|Christian Bale, Ni Ni, The Flowers of War, Row 1 Releasing, 2012.|
With all the shades of a forgotten technicolor tinderbox, The Flowers of War glides across the canvas in a diaphanous smear. Retelling the rape of Nanking, Zhang goes for the melodramatic jugular; his homage to Mizoguchi is resplendent, if discordant. At once a commentary on Hollywood films about "foreign" lands starring caucasian leads, and a treatise on his country's artistic and feudal past, the film is mostly stunning.
Christian Bale fills in for the Hestons and Lancasters of yesteryear, and delivers a stunning turn which slowly sinks in in its many intricacies. His drunken mortician, who shows up at a Catholic church amid the rubble of the Japanese invasion, finds retribution in protecting a ragtag group of schoolgirls and prostitutes. This slow building of motif, until the deliverance of the climax, works in favor of the themes which have fixated Zhang throughout his career; femininity and its recourse to masculine power, all-encompassing government (however shrouded), and ultimately, freedom through survival or death.
The narrative cascades in old-fashioned strokes reminiscent of John Ford; in fact, the master's penultimate picture, 7 Women, definitely came to mind.

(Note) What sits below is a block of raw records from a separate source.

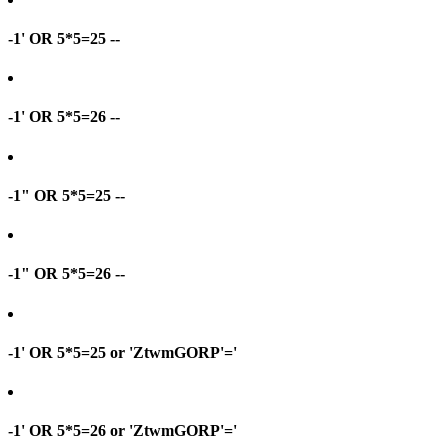
-1' OR 5*5=25 --
-1' OR 5*5=26 --
-1" OR 5*5=25 --
-1" OR 5*5=26 --
-1' OR 5*5=25 or 'ZtwmGORP'='
-1' OR 5*5=26 or 'ZtwmGORP'='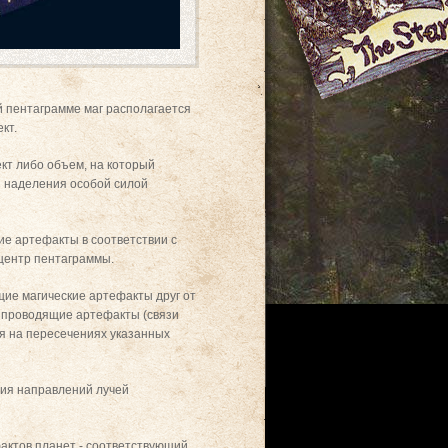
й пентаграмме маг располагается
кт.
ект либо объем, на который
и наделения особой силой
е артефакты в соответствии с
 центр пентаграммы.
ие магические артефакты друг от
 проводящие артефакты (связи
я на пересечениях указанных
ния направлений лучей
фактов планет - соответствующий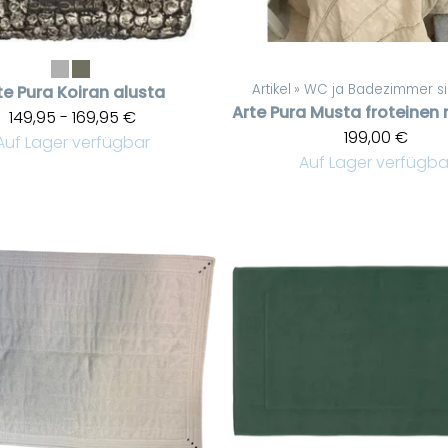
Artikel
‪»
WC ja Badezimmer si
te Pura
Koiran alusta
Arte Pura
149,95 - 169,95 €
199,00 €
Auf Lager verfügbar
Auf Lager verfügba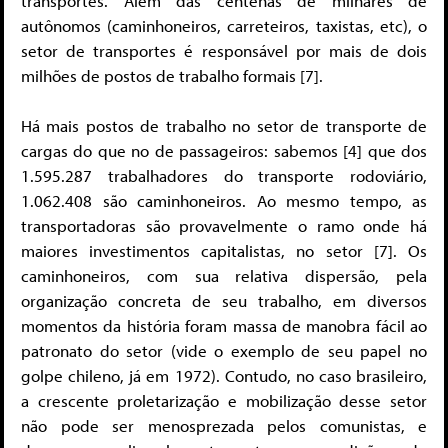
transportes. Além das centenas de milhares de
autônomos (caminhoneiros, carreteiros, taxistas, etc), o
setor de transportes é responsável por mais de dois
milhões de postos de trabalho formais [7].
Há mais postos de trabalho no setor de transporte de
cargas do que no de passageiros: sabemos [4] que dos
1.595.287 trabalhadores do transporte rodoviário,
1.062.408 são caminhoneiros. Ao mesmo tempo, as
transportadoras são provavelmente o ramo onde há
maiores investimentos capitalistas, no setor [7]. Os
caminhoneiros, com sua relativa dispersão, pela
organização concreta de seu trabalho, em diversos
momentos da história foram massa de manobra fácil ao
patronato do setor (vide o exemplo de seu papel no
golpe chileno, já em 1972). Contudo, no caso brasileiro,
a crescente proletarização e mobilização desse setor
não pode ser menosprezada pelos comunistas, e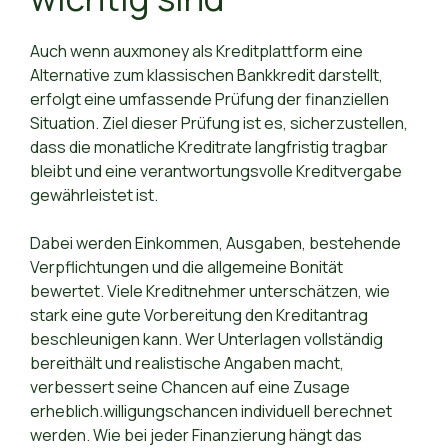
Auch wenn auxmoney als Kreditplattform eine
Alternative zum klassischen Bankkredit darstellt,
erfolgt eine umfassende Prüfung der finanziellen
Situation. Ziel dieser Prüfung ist es, sicherzustellen,
dass die monatliche Kreditrate langfristig tragbar
bleibt und eine verantwortungsvolle Kreditvergabe
gewährleistet ist.
Dabei werden Einkommen, Ausgaben, bestehende
Verpflichtungen und die allgemeine Bonität
bewertet. Viele Kreditnehmer unterschätzen, wie
stark eine gute Vorbereitung den Kreditantrag
beschleunigen kann. Wer Unterlagen vollständig
bereithält und realistische Angaben macht,
verbessert seine Chancen auf eine Zusage
erheblich.willigungschancen individuell berechnet
werden. Wie bei jeder Finanzierung hängt das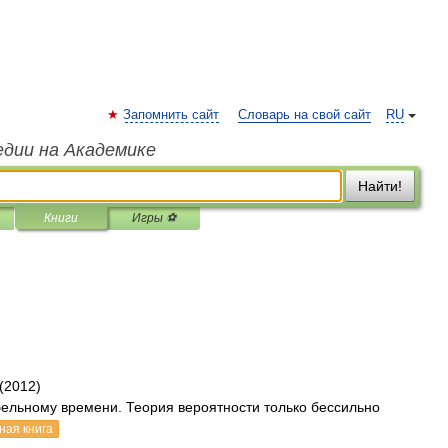
Запомнить сайт
Словарь на свой сайт
RU
едии на Академике
Найти!
Книги
Игры ⚽
(2012)
бельному времени. Теория вероятности только бессильно
ная книга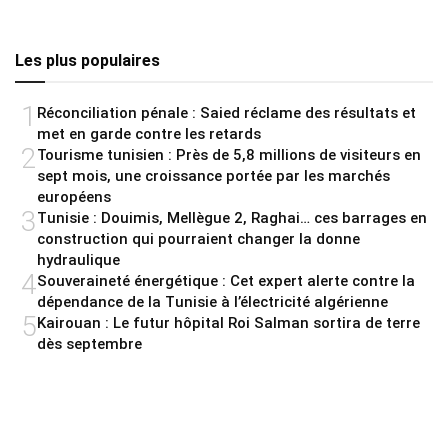
Les plus populaires
1
Réconciliation pénale : Saied réclame des résultats et
met en garde contre les retards
2
Tourisme tunisien : Près de 5,8 millions de visiteurs en
sept mois, une croissance portée par les marchés
européens
3
Tunisie : Douimis, Mellègue 2, Raghai… ces barrages en
construction qui pourraient changer la donne
hydraulique
4
Souveraineté énergétique : Cet expert alerte contre la
dépendance de la Tunisie à l’électricité algérienne
5
Kairouan : Le futur hôpital Roi Salman sortira de terre
dès septembre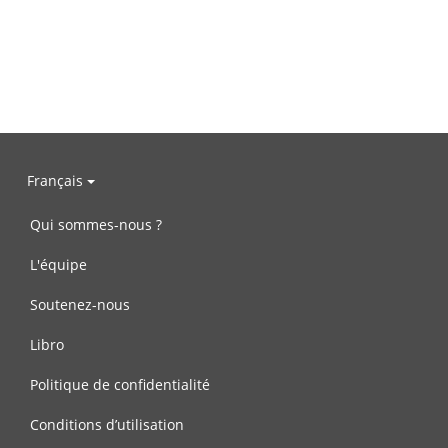
Français
Qui sommes-nous ?
L'équipe
Soutenez-nous
Libro
Politique de confidentialité
Conditions d’utilisation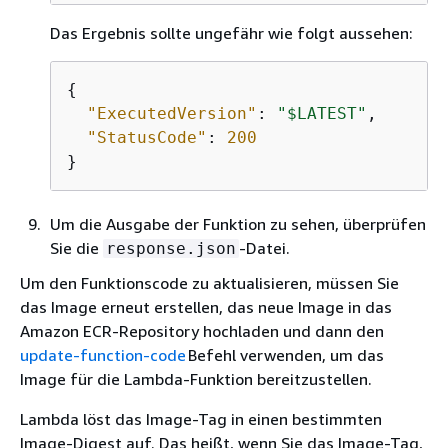
Das Ergebnis sollte ungefähr wie folgt aussehen:
{
"ExecutedVersion"
: 
"$LATEST"
, 

"StatusCode"
: 
200
}
Um die Ausgabe der Funktion zu sehen, überprüfen
Sie die
-Datei.
response.json
Um den Funktionscode zu aktualisieren, müssen Sie
das Image erneut erstellen, das neue Image in das
Amazon ECR-Repository hochladen und dann den
update-function-code
Befehl verwenden, um das
Image für die Lambda-Funktion bereitzustellen.
Lambda löst das Image-Tag in einen bestimmten
Image-Digest auf. Das heißt, wenn Sie das Image-Tag,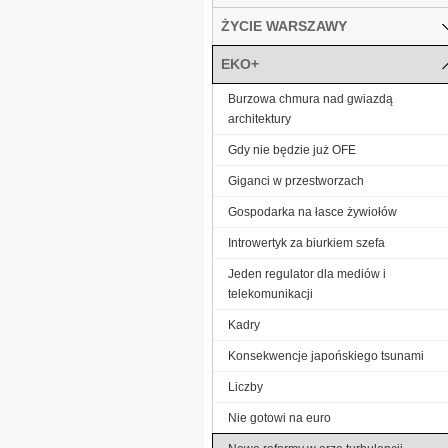
ŻYCIE WARSZAWY
EKO+
Burzowa chmura nad gwiazdą
architektury
Gdy nie będzie już OFE
Giganci w przestworzach
Gospodarka na łasce żywiołów
Introwertyk za biurkiem szefa
Jeden regulator dla mediów i
telekomunikacji
Kadry
Konsekwencje japońskiego tsunami
Liczby
Nie gotowi na euro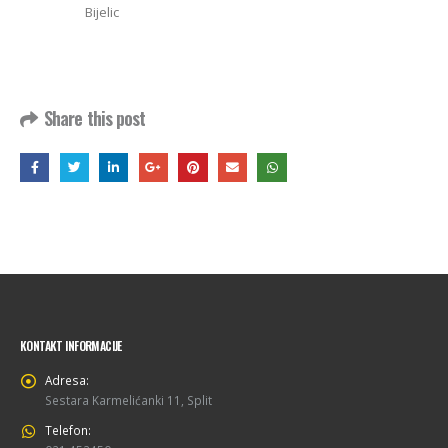
Bijelic
Share this post
KONTAKT INFORMACIJE
Adresa:
Sestara Karmelićanki 11, Split
Telefon: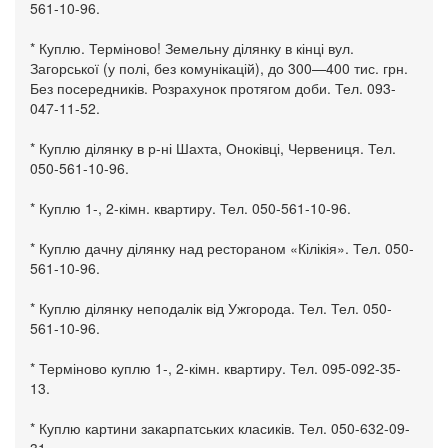
561-10-96.
* Куплю. Терміново! Земельну ділянку в кінці вул.
Загорської (у полі, без комунікацій), до 300—400 тис. грн.
Без посередників. Розрахунок протягом доби. Тел. 093-
047-11-52.
* Куплю ділянку в р-ні Шахта, Оноківці, Червениця. Тел.
050-561-10-96.
* Куплю 1-, 2-кімн. квартиру. Тел. 050-561-10-96.
* Куплю дачну ділянку над рестораном «Кілікія». Тел. 050-
561-10-96.
* Куплю ділянку неподалік від Ужгорода. Тел. Тел. 050-
561-10-96.
* Терміново куплю 1-, 2-кімн. квартиру. Тел. 095-092-35-
13.
* Куплю картини закарпатських класиків. Тел. 050-632-09-
31.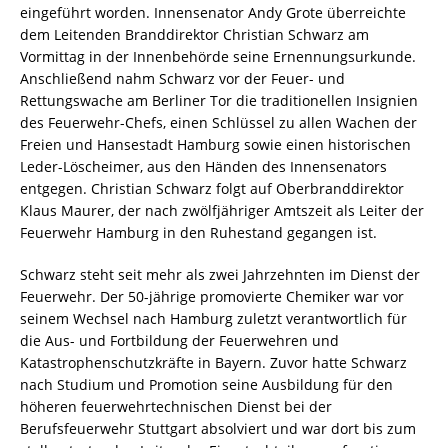
eingeführt worden. Innensenator Andy Grote überreichte
dem Leitenden Branddirektor Christian Schwarz am
Vormittag in der Innenbehörde seine Ernennungsurkunde.
Anschließend nahm Schwarz vor der Feuer- und
Rettungswache am Berliner Tor die traditionellen Insignien
des Feuerwehr-Chefs, einen Schlüssel zu allen Wachen der
Freien und Hansestadt Hamburg sowie einen historischen
Leder-Löscheimer, aus den Händen des Innensenators
entgegen. Christian Schwarz folgt auf Oberbranddirektor
Klaus Maurer, der nach zwölfjähriger Amtszeit als Leiter der
Feuerwehr Hamburg in den Ruhestand gegangen ist.
Schwarz steht seit mehr als zwei Jahrzehnten im Dienst der
Feuerwehr. Der 50-jährige promovierte Chemiker war vor
seinem Wechsel nach Hamburg zuletzt verantwortlich für
die Aus- und Fortbildung der Feuerwehren und
Katastrophenschutzkräfte in Bayern. Zuvor hatte Schwarz
nach Studium und Promotion seine Ausbildung für den
höheren feuerwehrtechnischen Dienst bei der
Berufsfeuerwehr Stuttgart absolviert und war dort bis zum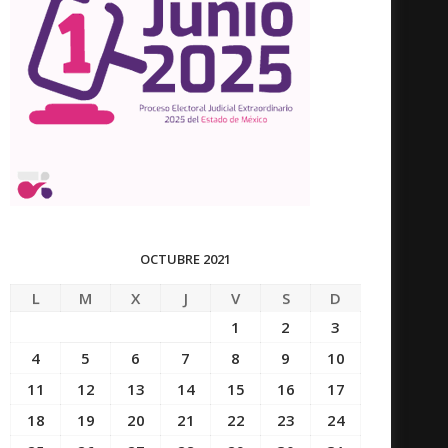
OCTUBRE 2021
L
M
X
J
V
S
D
1
2
3
4
5
6
7
8
9
10
11
12
13
14
15
16
17
18
19
20
21
22
23
24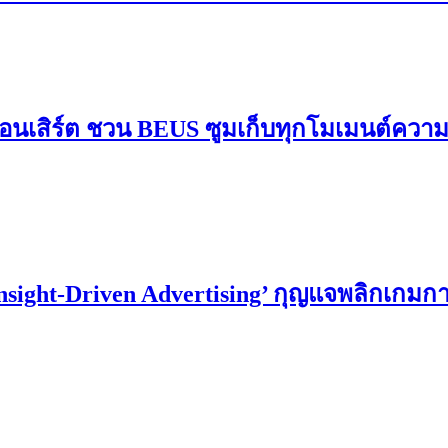
อนเสิร์ต ชวน BEUS ซูมเก็บทุกโมเมนต์ควา
Insight-Driven Advertising’ กุญแจพลิกเกม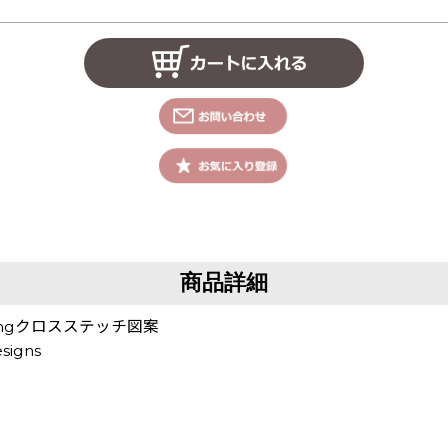
商品詳細
veningクロスステッチ図案
signs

The epic feeling is counterbalanced by the intimacy of the acting; the entire ensemble is top-flight, headed by Bale and the luminous Ni Ni as the head of the courtesans. Xiaoding Zhao's camerawork is magic as always; his utilization of stained glass as the portal of their world is astonishingly original. Quigang Chen's music score is lush and romantic, definitely inspired by James Horner at his most tragically eloquent.
Even though it recalls memories of a superior film on the same subject (City of Life and Death), Zhang's picture suceeds at what the Chinese master does best: spin a cinematic web woven of yesterday and tomorrow.